Same concern. It’s even arguable you can only lick solids (and lap liquids). This would make hydrogen a Must Not Lick, for example, if we could only consider solid forms.
Just freeze them
If you lick anything at minus 200, you’re going to have a bad time.
You can lick liquid nitrogen, that’s pretty close
Can you really?
You’ve never seen the trick where you put a small amount of liquid nitrogen in your mouth to demonstrate… science, IDK something to do with lederhosen?
Don’t swallow it though, then you’ll get a perforated stomach.
That was my schoolmate…
Oh yeah just lick the carbon. It’s probably fine.
Have you never licked a diamond before? You’re missing out.
It is. Activated carbon is used to treat diarrhoea, you basically swallow a chunk of carbon that absorbs any moisture it comes across
Not moisture but reactive molecules. (I mean, many forms probably do still absorb a good bit but) I forgot the exact chemistry but “activated” means chemically reactive. It binds with all sorts of reactive molecules, like toxins and many other things.
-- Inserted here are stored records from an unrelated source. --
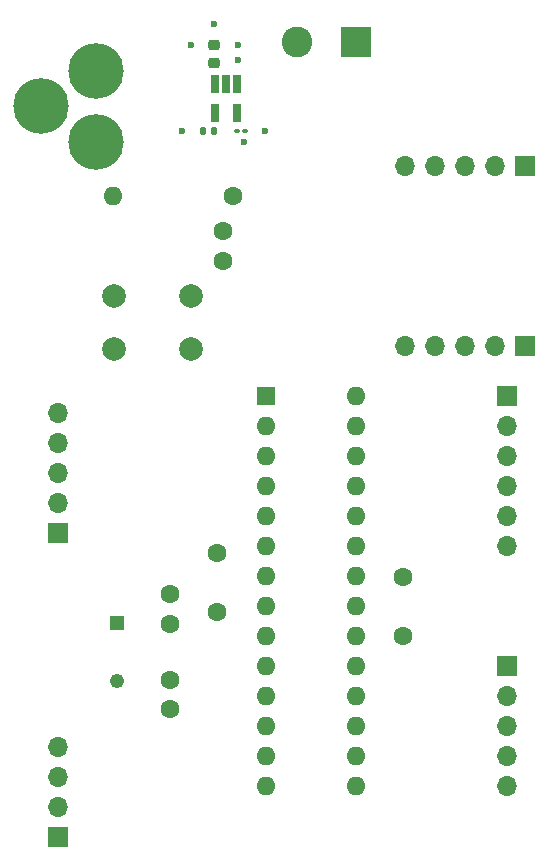
<source format=gts>
G04 #@! TF.GenerationSoftware,KiCad,Pcbnew,8.0.4*
G04 #@! TF.CreationDate,2024-11-21T22:47:59-05:00*
G04 #@! TF.ProjectId,MCU_ATMEGA328p_minimum,4d43555f-4154-44d4-9547-41333238705f,rev?*
G04 #@! TF.SameCoordinates,Original*
G04 #@! TF.FileFunction,Soldermask,Top*
G04 #@! TF.FilePolarity,Negative*
%FSLAX46Y46*%
G04 Gerber Fmt 4.6, Leading zero omitted, Abs format (unit mm)*
G04 Created by KiCad (PCBNEW 8.0.4) date 2024-11-21 22:47:59*
%MOMM*%
%LPD*%
G01*
G04 APERTURE LIST*
G04 Aperture macros list*
%AMRoundRect*
0 Rectangle with rounded corners*
0 $1 Rounding radius*
0 $2 $3 $4 $5 $6 $7 $8 $9 X,Y pos of 4 corners*
0 Add a 4 corners polygon primitive as box body*
4,1,4,$2,$3,$4,$5,$6,$7,$8,$9,$2,$3,0*
0 Add four circle primitives for the rounded corners*
1,1,$1+$1,$2,$3*
1,1,$1+$1,$4,$5*
1,1,$1+$1,$6,$7*
1,1,$1+$1,$8,$9*
0 Add four rect primitives between the rounded corners*
20,1,$1+$1,$2,$3,$4,$5,0*
20,1,$1+$1,$4,$5,$6,$7,0*
20,1,$1+$1,$6,$7,$8,$9,0*
20,1,$1+$1,$8,$9,$2,$3,0*%
G04 Aperture macros list end*
%ADD10RoundRect,0.100000X-0.130000X-0.100000X0.130000X-0.100000X0.130000X0.100000X-0.130000X0.100000X0*%
%ADD11R,1.700000X1.700000*%
%ADD12O,1.700000X1.700000*%
%ADD13C,4.704000*%
%ADD14C,1.600000*%
%ADD15R,2.600000X2.600000*%
%ADD16C,2.600000*%
%ADD17R,1.600000X1.600000*%
%ADD18O,1.600000X1.600000*%
%ADD19RoundRect,0.225000X0.250000X-0.225000X0.250000X0.225000X-0.250000X0.225000X-0.250000X-0.225000X0*%
%ADD20RoundRect,0.102000X0.275000X0.650000X-0.275000X0.650000X-0.275000X-0.650000X0.275000X-0.650000X0*%
%ADD21C,2.000000*%
%ADD22RoundRect,0.140000X0.140000X0.170000X-0.140000X0.170000X-0.140000X-0.170000X0.140000X-0.170000X0*%
%ADD23R,1.219200X1.219200*%
%ADD24C,1.219200*%
%ADD25C,0.600000*%
G04 APERTURE END LIST*
D10*
X96430000Y-50025000D03*
X97070000Y-50025000D03*
D11*
X120825000Y-53000000D03*
D12*
X118285000Y-53000000D03*
X115745000Y-53000000D03*
X113205000Y-53000000D03*
X110665000Y-53000000D03*
D13*
X84500000Y-50950000D03*
X84500000Y-44950000D03*
X79800000Y-47950000D03*
D11*
X120825000Y-68250000D03*
D12*
X118285000Y-68250000D03*
X115745000Y-68250000D03*
X113205000Y-68250000D03*
X110665000Y-68250000D03*
D14*
X90750000Y-96500000D03*
X90750000Y-99000000D03*
D11*
X119250000Y-72460000D03*
D12*
X119250000Y-75000000D03*
X119250000Y-77540000D03*
X119250000Y-80080000D03*
X119250000Y-82620000D03*
X119250000Y-85160000D03*
D15*
X106500000Y-42500000D03*
D16*
X101500000Y-42500000D03*
D17*
X98880000Y-72480000D03*
D18*
X98880000Y-75020000D03*
X98880000Y-77560000D03*
X98880000Y-80100000D03*
X98880000Y-82640000D03*
X98880000Y-85180000D03*
X98880000Y-87720000D03*
X98880000Y-90260000D03*
X98880000Y-92800000D03*
X98880000Y-95340000D03*
X98880000Y-97880000D03*
X98880000Y-100420000D03*
X98880000Y-102960000D03*
X98880000Y-105500000D03*
X106500000Y-105500000D03*
X106500000Y-102960000D03*
X106500000Y-100420000D03*
X106500000Y-97880000D03*
X106500000Y-95340000D03*
X106500000Y-92800000D03*
X106500000Y-90260000D03*
X106500000Y-87720000D03*
X106500000Y-85180000D03*
X106500000Y-82640000D03*
X106500000Y-80100000D03*
X106500000Y-77560000D03*
X106500000Y-75020000D03*
X106500000Y-72480000D03*
D19*
X94500000Y-44300000D03*
X94500000Y-42750000D03*
D20*
X96450000Y-46025000D03*
X95500000Y-46025000D03*
X94550000Y-46025000D03*
X94550000Y-48525000D03*
X96450000Y-48525000D03*
D11*
X81250000Y-109830000D03*
D12*
X81250000Y-107290000D03*
X81250000Y-104750000D03*
X81250000Y-102210000D03*
D14*
X94750000Y-85750000D03*
X94750000Y-90750000D03*
X90750000Y-91750000D03*
X90750000Y-89250000D03*
D21*
X86000000Y-64000000D03*
X92500000Y-64000000D03*
X86000000Y-68500000D03*
X92500000Y-68500000D03*
D22*
X94480000Y-50025000D03*
X93520000Y-50025000D03*
D14*
X110500000Y-92750000D03*
X110500000Y-87750000D03*
X96080000Y-55500000D03*
D18*
X85920000Y-55500000D03*
D11*
X119250000Y-95340000D03*
D12*
X119250000Y-97880000D03*
X119250000Y-100420000D03*
X119250000Y-102960000D03*
X119250000Y-105500000D03*
D23*
X86250000Y-91696600D03*
D24*
X86250000Y-96573400D03*
D11*
X81250000Y-84080000D03*
D12*
X81250000Y-81540000D03*
X81250000Y-79000000D03*
X81250000Y-76460000D03*
X81250000Y-73920000D03*
D14*
X95250000Y-61000000D03*
X95250000Y-58500000D03*
D25*
X97000000Y-51000000D03*
X94500000Y-41000000D03*
X96500000Y-44000000D03*
X91750000Y-50000000D03*
X92500000Y-42750000D03*
X96500000Y-42750000D03*
X98750000Y-50000000D03*
M02*

</source>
Don’t lick carbon nano tubes or buckyball. Also in general carbon powder can be a particulate inhalation issue.
The table is about licking specifically. It’s not a breathability table. Just so that is clear.
I assume if it’s getting anywhere near your mouth you’d also be breathing it but aside from that, ingestion is also a nogo.
Activated carbon is also used in water treatment to remove taste/odours and many organic pollutants.
“organic pollutants” are made of carbon too
Diarrhea is also mostly carbon.
By that logic you could argue that you’re always licking carbon since your tongue has a lot of carbon in it. But I think the carbon has to be pure for it to count. If it’s in a compound molecule it’s void
The carbon being pure is not the basis for my joke
Tastes like a campfire.
Elemental mercury isn’t very bioavailable so licking the surface of a pool of mercury isn’t going to hurt you much if at all. (Assuming you just do it once). Plus the density of mercury is going make it hard for you to slurp up a significant quantity the stuff anyway.
If you want to know about the horrible potential for mercury to mess you up look for stories about dimethyl mercury exposure. Its the fat soluble varieties that give mercury it’s reputation.
The story of the professor who was studying dimethyl mercury is terrifying
:( oh no now I must search for it
Chubbyemus take on it was pretty good
Ahh good old chubbyemu. I did read it from Wikipedia though, I found it really sad and tragic
lol You don’t need a table to tell you whether or not you should like an element. Like ‘em all! Also, whoever made the pic misspelled “like” as “lick”. jsyk.